> _EXERCISE OBJECTIVE_
Your answer is to be the count alone: the number of lines in the data below where "تهران" appears.

> _Stored data_

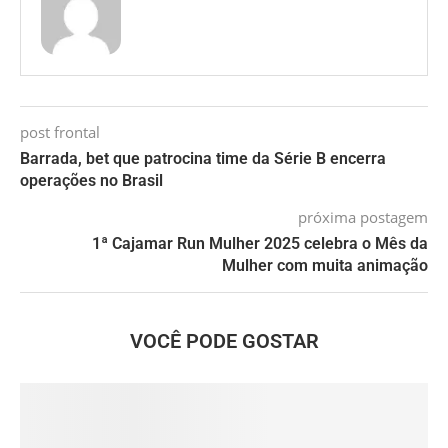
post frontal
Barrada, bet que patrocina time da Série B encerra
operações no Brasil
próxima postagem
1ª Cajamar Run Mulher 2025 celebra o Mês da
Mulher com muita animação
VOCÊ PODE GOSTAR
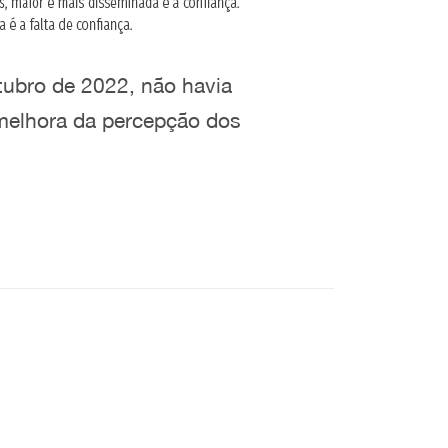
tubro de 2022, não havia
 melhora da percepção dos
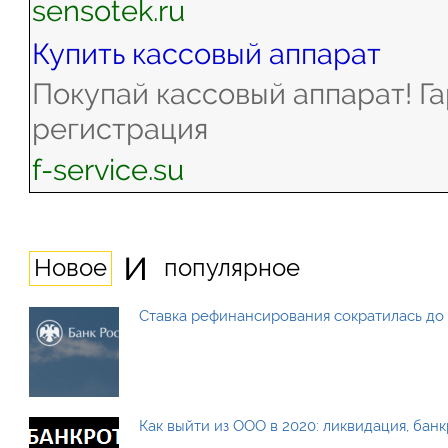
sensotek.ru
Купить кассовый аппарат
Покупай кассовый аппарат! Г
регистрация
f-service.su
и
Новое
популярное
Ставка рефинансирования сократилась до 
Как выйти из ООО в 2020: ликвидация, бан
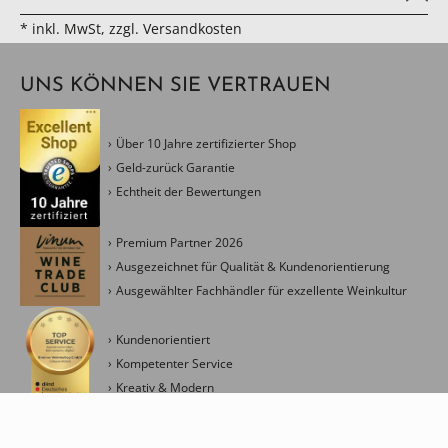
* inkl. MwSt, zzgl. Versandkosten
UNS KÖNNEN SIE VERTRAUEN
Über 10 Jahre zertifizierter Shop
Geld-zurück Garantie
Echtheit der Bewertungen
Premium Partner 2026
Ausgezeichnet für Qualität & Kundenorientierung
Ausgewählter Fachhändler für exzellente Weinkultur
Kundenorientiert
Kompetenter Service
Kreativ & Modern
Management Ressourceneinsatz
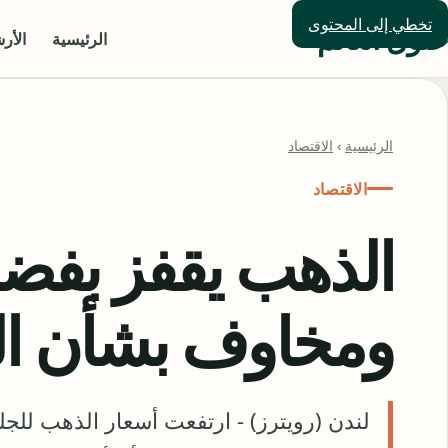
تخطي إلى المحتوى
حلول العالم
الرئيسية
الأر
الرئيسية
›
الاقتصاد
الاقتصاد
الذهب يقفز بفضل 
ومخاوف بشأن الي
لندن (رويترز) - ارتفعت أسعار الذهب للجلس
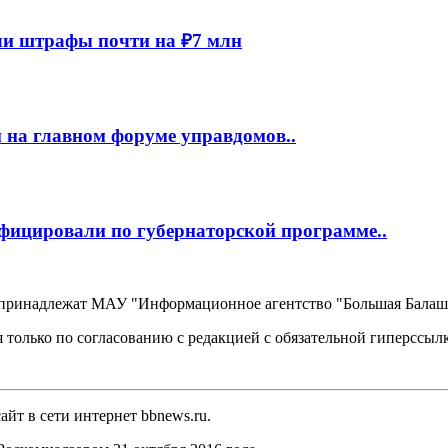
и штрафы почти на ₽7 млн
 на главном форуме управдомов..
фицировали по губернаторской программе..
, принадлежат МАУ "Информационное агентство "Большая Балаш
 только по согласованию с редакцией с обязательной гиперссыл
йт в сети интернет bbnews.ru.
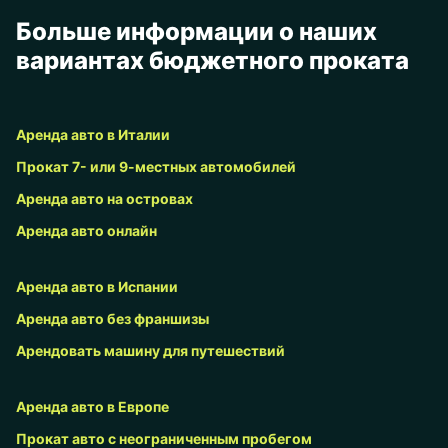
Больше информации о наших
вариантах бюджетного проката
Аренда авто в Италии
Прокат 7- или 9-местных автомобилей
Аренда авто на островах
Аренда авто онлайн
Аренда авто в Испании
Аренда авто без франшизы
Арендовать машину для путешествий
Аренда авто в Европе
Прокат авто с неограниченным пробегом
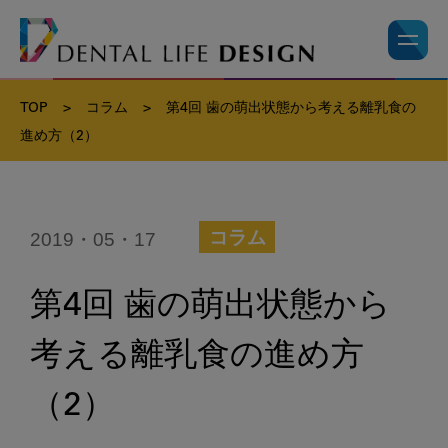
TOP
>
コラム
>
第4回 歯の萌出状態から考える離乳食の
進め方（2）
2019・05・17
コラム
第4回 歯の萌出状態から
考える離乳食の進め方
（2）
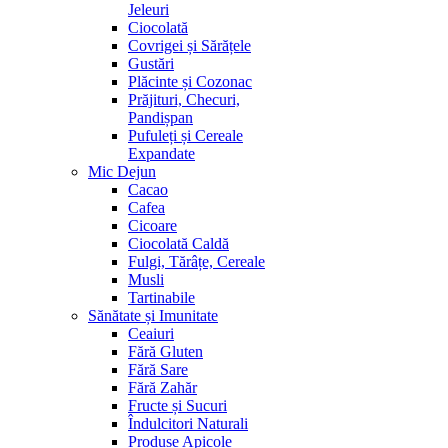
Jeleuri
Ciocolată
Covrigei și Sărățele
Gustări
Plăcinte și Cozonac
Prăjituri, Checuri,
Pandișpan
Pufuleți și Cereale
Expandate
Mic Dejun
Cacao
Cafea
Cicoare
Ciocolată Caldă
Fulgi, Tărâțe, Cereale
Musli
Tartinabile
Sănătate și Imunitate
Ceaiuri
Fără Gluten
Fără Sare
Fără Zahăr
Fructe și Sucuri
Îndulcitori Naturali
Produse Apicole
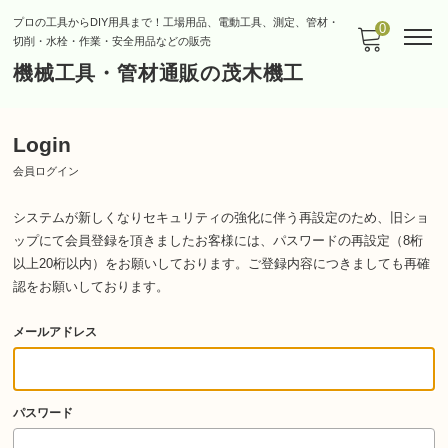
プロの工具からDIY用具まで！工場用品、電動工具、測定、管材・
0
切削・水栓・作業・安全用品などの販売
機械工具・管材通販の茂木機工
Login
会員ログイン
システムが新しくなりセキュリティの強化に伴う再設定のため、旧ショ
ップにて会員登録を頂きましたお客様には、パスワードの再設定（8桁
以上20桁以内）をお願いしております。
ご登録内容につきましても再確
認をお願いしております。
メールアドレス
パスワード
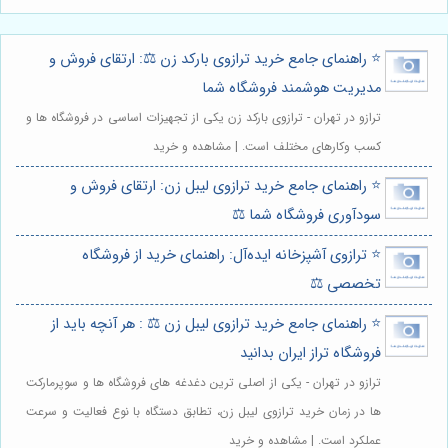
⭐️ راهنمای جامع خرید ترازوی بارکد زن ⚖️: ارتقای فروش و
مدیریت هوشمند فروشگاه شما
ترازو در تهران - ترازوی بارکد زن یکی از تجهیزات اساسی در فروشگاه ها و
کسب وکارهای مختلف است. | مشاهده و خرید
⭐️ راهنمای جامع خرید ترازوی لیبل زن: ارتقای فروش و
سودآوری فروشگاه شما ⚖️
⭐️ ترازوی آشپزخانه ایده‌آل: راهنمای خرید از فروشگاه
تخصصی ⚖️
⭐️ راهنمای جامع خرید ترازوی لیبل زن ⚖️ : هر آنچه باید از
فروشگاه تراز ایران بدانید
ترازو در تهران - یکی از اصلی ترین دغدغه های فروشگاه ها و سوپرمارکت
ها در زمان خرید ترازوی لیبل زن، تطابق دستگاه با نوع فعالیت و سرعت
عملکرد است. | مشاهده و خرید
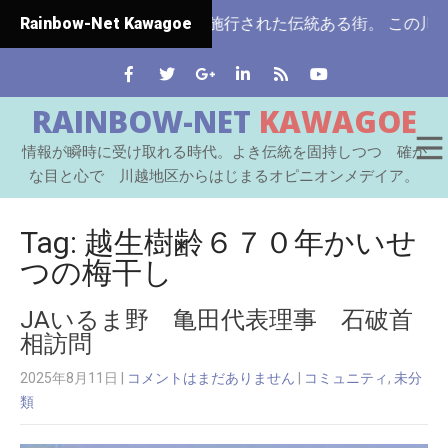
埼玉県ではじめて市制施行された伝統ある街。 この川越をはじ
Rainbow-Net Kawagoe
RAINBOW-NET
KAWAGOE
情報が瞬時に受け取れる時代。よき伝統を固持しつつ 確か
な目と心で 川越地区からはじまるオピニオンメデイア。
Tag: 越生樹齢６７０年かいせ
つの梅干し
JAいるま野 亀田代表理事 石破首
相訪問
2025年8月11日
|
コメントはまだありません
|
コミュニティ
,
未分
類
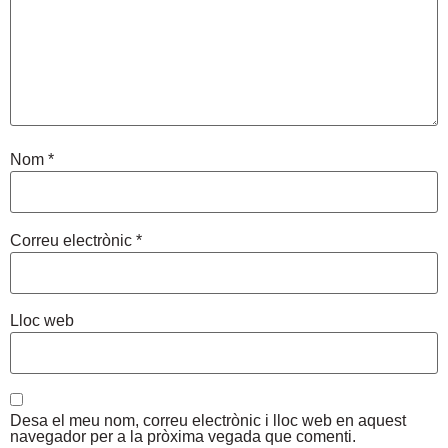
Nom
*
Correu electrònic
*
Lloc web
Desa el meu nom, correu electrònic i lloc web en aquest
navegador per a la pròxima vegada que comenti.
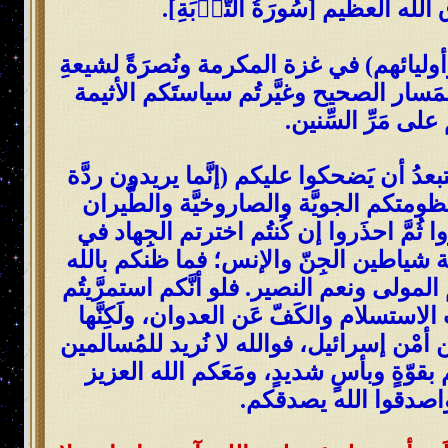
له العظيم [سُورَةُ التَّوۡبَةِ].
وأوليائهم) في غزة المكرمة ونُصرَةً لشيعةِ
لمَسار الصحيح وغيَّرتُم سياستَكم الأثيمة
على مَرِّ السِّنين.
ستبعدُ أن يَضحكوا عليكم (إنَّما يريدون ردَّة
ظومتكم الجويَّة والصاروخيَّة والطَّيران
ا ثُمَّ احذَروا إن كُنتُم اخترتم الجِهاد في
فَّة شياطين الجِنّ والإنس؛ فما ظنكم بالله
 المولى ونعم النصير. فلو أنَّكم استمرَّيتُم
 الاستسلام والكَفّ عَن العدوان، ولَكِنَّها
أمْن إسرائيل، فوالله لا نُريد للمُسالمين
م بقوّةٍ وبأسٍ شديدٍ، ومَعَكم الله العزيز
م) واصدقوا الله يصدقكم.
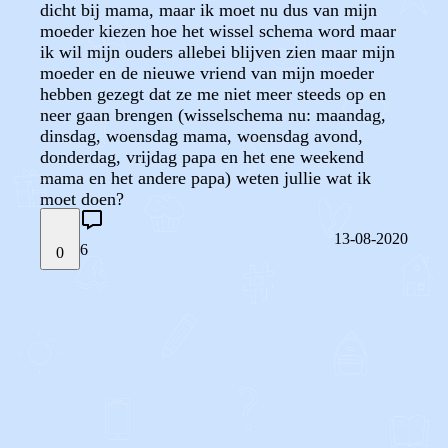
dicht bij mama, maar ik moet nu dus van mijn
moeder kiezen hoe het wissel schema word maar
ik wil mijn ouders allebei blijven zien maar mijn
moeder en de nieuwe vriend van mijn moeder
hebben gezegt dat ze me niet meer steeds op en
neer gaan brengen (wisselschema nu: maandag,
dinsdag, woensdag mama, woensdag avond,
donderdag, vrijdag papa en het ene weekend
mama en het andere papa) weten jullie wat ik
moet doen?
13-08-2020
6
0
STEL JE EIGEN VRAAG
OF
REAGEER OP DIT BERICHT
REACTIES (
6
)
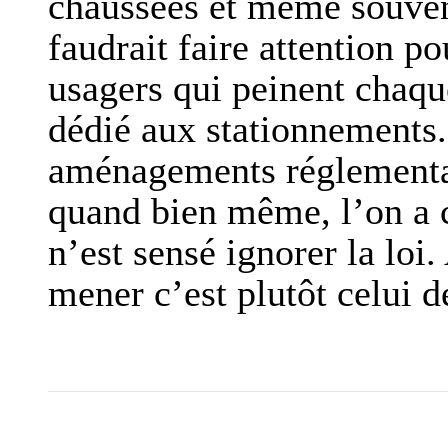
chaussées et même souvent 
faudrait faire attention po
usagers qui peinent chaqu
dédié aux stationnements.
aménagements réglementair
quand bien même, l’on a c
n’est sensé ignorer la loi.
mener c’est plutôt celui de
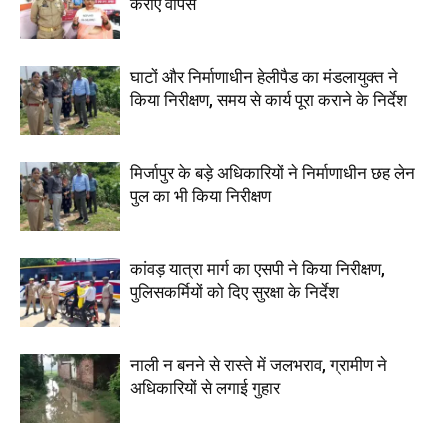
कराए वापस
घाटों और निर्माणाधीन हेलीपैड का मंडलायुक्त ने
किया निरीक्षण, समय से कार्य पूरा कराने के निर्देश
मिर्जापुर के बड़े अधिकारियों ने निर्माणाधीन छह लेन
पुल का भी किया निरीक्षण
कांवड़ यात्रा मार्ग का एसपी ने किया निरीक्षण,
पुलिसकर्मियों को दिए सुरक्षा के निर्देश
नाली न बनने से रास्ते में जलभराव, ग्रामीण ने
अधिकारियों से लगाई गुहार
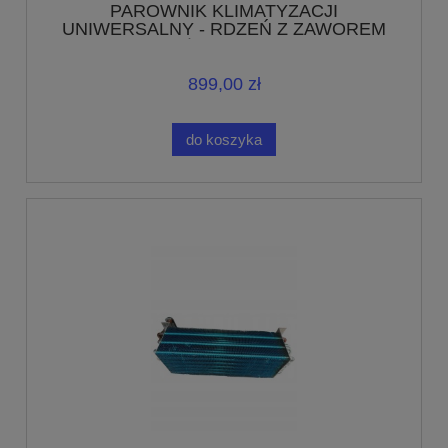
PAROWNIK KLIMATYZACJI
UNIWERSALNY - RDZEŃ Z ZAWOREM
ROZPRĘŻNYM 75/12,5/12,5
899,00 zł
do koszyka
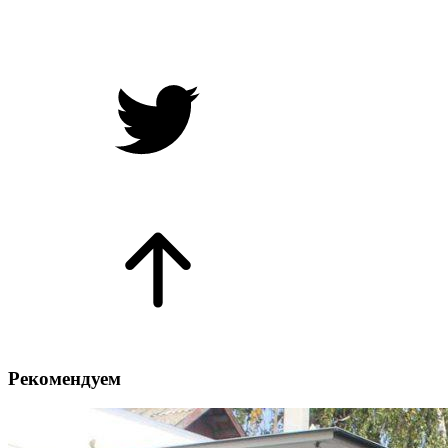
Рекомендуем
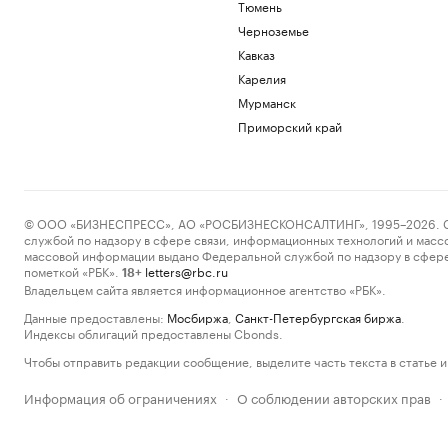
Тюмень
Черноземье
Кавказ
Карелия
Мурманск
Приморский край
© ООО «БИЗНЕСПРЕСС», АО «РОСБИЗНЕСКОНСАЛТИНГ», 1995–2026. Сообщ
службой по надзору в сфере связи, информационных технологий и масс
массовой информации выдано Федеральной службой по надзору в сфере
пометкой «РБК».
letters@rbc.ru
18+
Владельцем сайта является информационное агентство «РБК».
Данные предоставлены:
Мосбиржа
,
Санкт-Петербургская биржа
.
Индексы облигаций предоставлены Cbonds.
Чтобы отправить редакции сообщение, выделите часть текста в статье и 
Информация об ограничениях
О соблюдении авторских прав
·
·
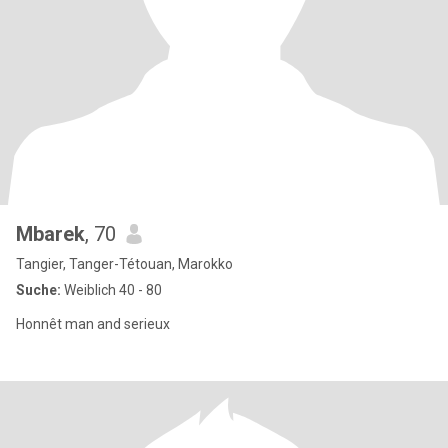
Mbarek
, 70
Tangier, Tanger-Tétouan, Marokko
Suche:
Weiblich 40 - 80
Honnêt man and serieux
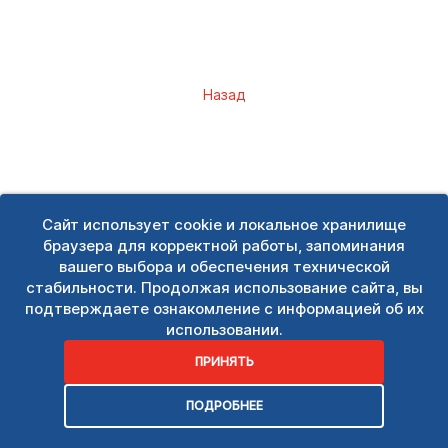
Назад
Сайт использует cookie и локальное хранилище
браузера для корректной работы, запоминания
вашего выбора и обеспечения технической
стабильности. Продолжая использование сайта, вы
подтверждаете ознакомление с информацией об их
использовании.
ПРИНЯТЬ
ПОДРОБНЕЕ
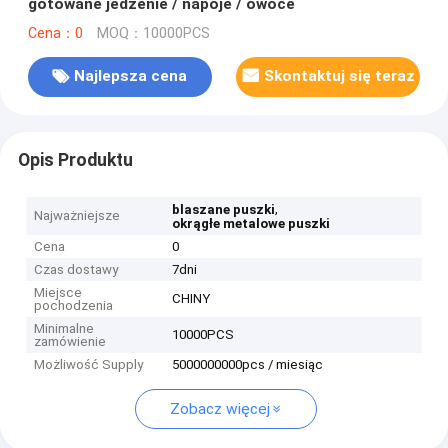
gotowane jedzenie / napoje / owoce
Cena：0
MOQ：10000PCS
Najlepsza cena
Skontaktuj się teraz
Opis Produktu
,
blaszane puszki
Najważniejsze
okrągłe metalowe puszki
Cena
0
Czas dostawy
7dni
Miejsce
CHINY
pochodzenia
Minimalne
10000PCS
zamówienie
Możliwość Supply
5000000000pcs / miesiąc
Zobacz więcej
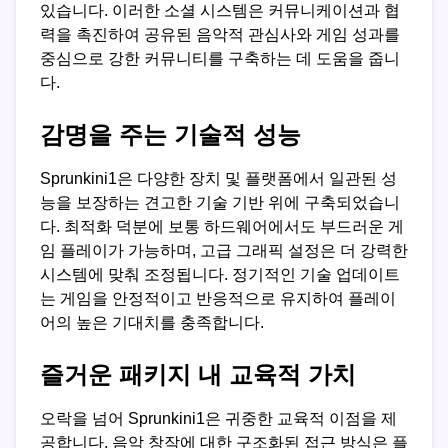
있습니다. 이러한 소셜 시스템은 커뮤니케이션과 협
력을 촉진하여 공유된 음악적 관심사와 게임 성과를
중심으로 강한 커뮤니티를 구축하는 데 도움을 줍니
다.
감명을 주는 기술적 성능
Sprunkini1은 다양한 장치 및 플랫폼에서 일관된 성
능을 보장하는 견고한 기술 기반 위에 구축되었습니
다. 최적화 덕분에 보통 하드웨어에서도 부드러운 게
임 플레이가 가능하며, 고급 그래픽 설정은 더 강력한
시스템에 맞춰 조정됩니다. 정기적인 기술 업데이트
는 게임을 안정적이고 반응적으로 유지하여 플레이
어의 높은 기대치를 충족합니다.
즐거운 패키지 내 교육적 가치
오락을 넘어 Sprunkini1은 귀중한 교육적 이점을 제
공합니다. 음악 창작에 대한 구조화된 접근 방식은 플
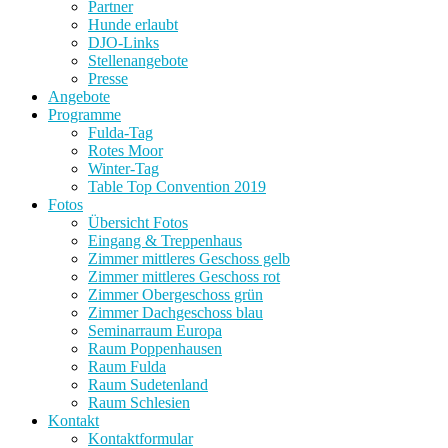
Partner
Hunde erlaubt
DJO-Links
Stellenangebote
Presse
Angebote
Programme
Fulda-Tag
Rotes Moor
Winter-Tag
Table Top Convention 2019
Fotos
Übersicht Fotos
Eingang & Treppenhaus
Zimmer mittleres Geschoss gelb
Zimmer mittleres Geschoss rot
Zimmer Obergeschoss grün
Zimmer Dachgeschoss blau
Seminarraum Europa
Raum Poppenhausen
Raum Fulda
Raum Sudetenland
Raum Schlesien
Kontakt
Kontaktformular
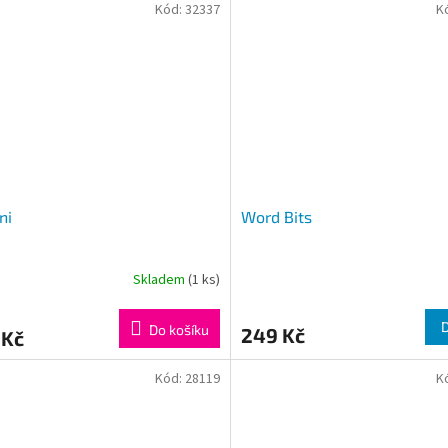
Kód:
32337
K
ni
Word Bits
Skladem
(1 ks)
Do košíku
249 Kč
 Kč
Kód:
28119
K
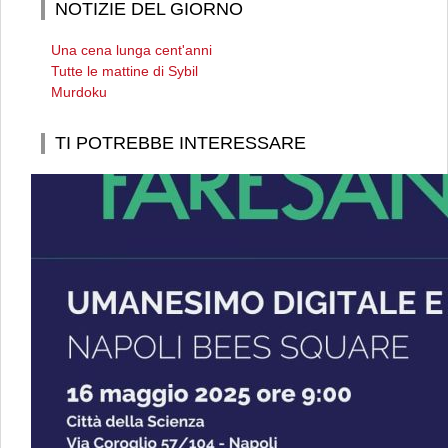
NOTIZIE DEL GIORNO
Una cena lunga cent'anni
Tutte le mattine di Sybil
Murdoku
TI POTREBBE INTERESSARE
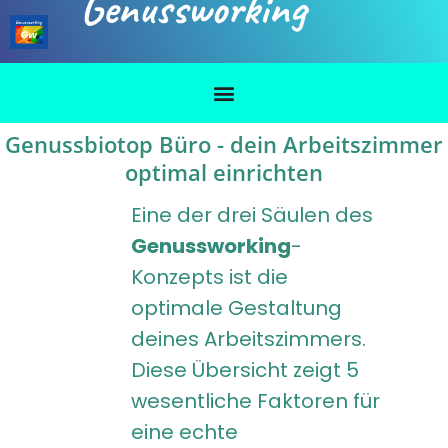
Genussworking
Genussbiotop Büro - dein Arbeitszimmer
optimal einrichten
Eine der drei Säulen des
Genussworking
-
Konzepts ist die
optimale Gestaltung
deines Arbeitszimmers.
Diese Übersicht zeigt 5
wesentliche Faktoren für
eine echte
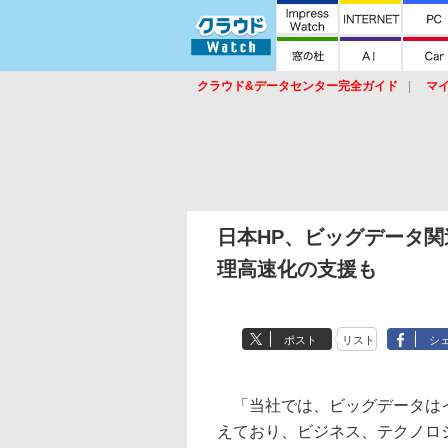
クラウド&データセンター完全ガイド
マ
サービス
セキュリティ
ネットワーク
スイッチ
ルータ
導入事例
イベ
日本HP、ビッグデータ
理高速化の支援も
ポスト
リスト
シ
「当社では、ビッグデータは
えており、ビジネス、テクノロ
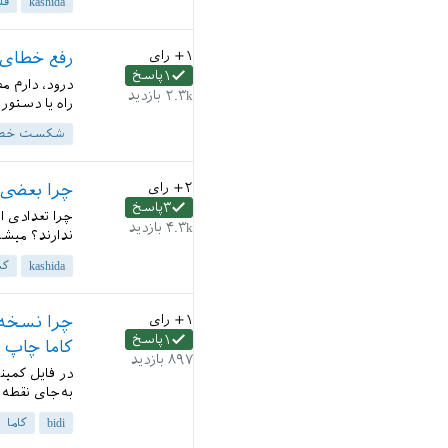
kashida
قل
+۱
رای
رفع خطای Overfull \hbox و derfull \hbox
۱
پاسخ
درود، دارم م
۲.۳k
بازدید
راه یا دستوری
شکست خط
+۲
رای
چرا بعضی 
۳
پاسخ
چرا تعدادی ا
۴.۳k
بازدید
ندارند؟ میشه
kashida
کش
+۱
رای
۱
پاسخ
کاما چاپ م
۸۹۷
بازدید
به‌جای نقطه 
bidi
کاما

> _ANSWER TO THE PROBLEM_
2